(my paper-writing-process: scribbled on the living-room walls)
This entry, then, will be a sort of haphazard recap of the time since my last post, some lingering thought-fragments, etc, that I'd like to get out of the way before resuming "regular" postings. This will presumably end up being the first in a two-installment series on the topic, as there's quite a chunk of chaos I'd like to cover...
Some food for thought first, from Bruno Latour, inspired by an ongoing dialogue I've been having with another grad-student from a different University...
"Military experts constantly revise their strategic doctrines, their contingency plans, the size, direction, and technology of their projectiles, their smart bombs, their missiles; I wonder why we, we alone, would be saved from those sorts of revisions. It does not seem to me that we have been as quick, in academia, to prepare ourselves for new threats, new dangers, new tasks, new targets. Are we not like those mechanical toys that endlessly make the same gestures when everything else has changed around them? Would it not be rather terrible if we were still training young kids- yes, young recruits, young cadets- for wars that are no longer possible, fighting enemies long gone, conquering territories that no longer exist, leaving them ill-equipped in the face of threats we had not anticipated, for which we are so thoroughly unprepared."
"Is it really asking too much from our collective intellectual life to devise, at least once a century, some new critical tools?"
Just a thought. Ok, then... where to start with the recap?
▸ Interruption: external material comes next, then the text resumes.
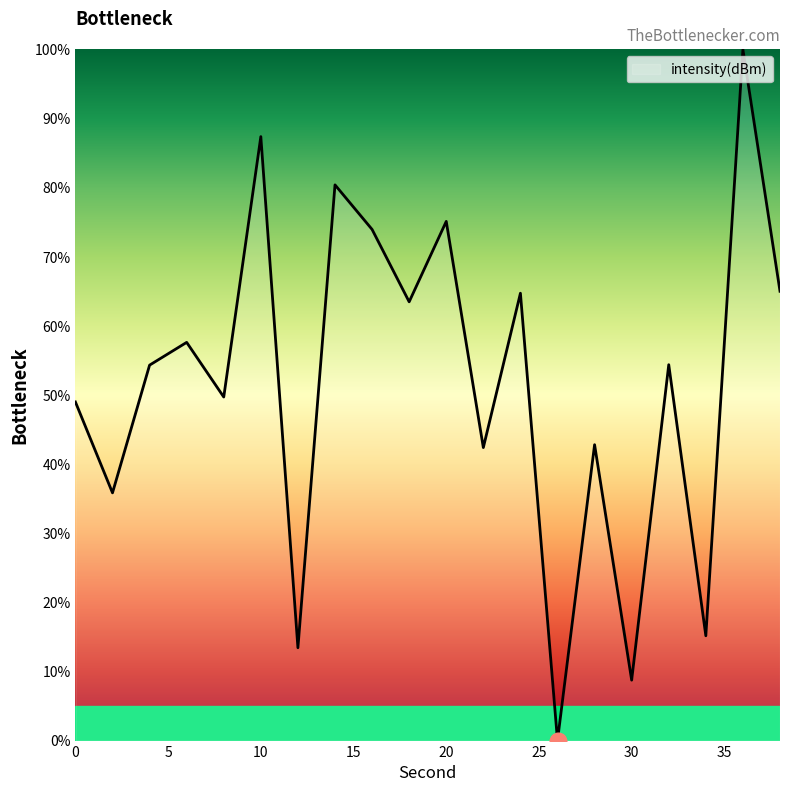

What is the maximum value shown in the chart?

100.0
Since my last pre-hiatus entry was a plug for my column at The Interdisciplinary Student, this is probably a good time to point out that I've since added another entry to that site, a bit of a playful deconstruction of the idea of "comparativism" and my tenuous involvement with it, prior to traveling to present a paper at the American Comparative Literature Association's annual conference. (Which reminds me that I never followed up at that site either... sorry Michelle... that's about the point in the term when things got really crazy.)
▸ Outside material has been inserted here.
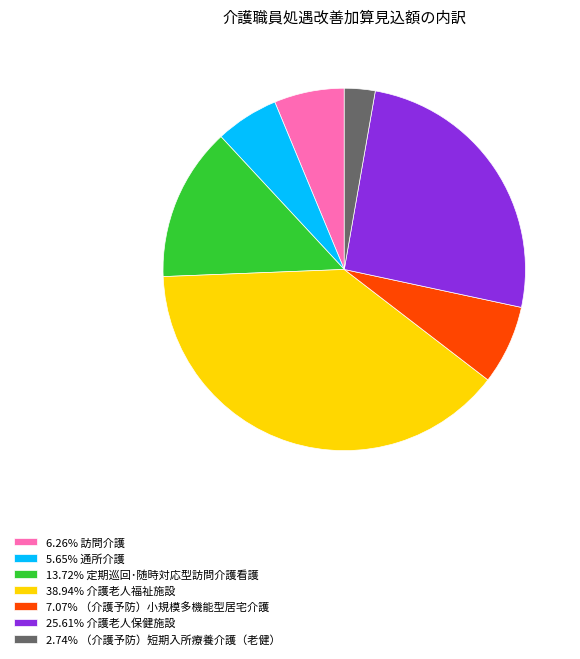

How many slices are in this pie chart?

7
Logically, that brings me to my next topic. This semester, I travelled to New Orleans for my first literary conference. I was hoping to compile either a photo- or video-blog of my experiences that weekend, but unfortunately my Blackberry decided to come down with an odd ailment halfway through the trip, making this more difficult than it should have otherwise been. Here's a selection of photos that I did happen to capture, however, with brief and scattered caption-commentary-
Yes, I'm a big enough geek to take a picture of my name-badge. It's my first one. So what?
Arrival. The famous Hotel Monteleone, primary venue of the conference, and my Easter-weekend residence.
Royal from Bourbon, in shadows.
The view from the window of my room.
Oh yeah, did I mention I'd never been to New Orleans before?
I have a soft-spot for trellises...
Bourbon Street, predictably blurry at night...
La Fie Verte.
Odd juxtaposition. Holy weekend, Catholic city, notorious street of sin...
The "Literary Traditions" of the Big Easy are, of course, far cooler than elsewhere...
OK, that's probably enough for today... lost-time-recap to-be-continued.
Oh, one last thing, though, a brief house-keeping note- I've been getting a lot of spam comments lately... like junk about cheap generic drugs, websites featuring taboo sex-acts, or links to help me spam others with promo-bot-software. Does this mean my blog's hit some sort of a web-traffic radar? (I doubt it, but that's the best positive-spin I could give it...) What it DOES mean, though, is that I've changed a few minor settings about the way that things are set up around here (as it was, I can't seem to figure out how to delete them.) Most noticeable change is that if you leave a comment now, it will say that it needs to be approved by the admin before it posts. I want to make it VERY clear that this ISN'T in any way an attempt to censor comments here, or because I don't want discussions or feedback. It's merely because I'm tired of checking my phone and seeing that there's more corporate junk littering unrelated threads on my page. My apologies, wish I didn't have to do this... hope you'll understand, dear reader... and continue to communicate with my posts on the comment-threads.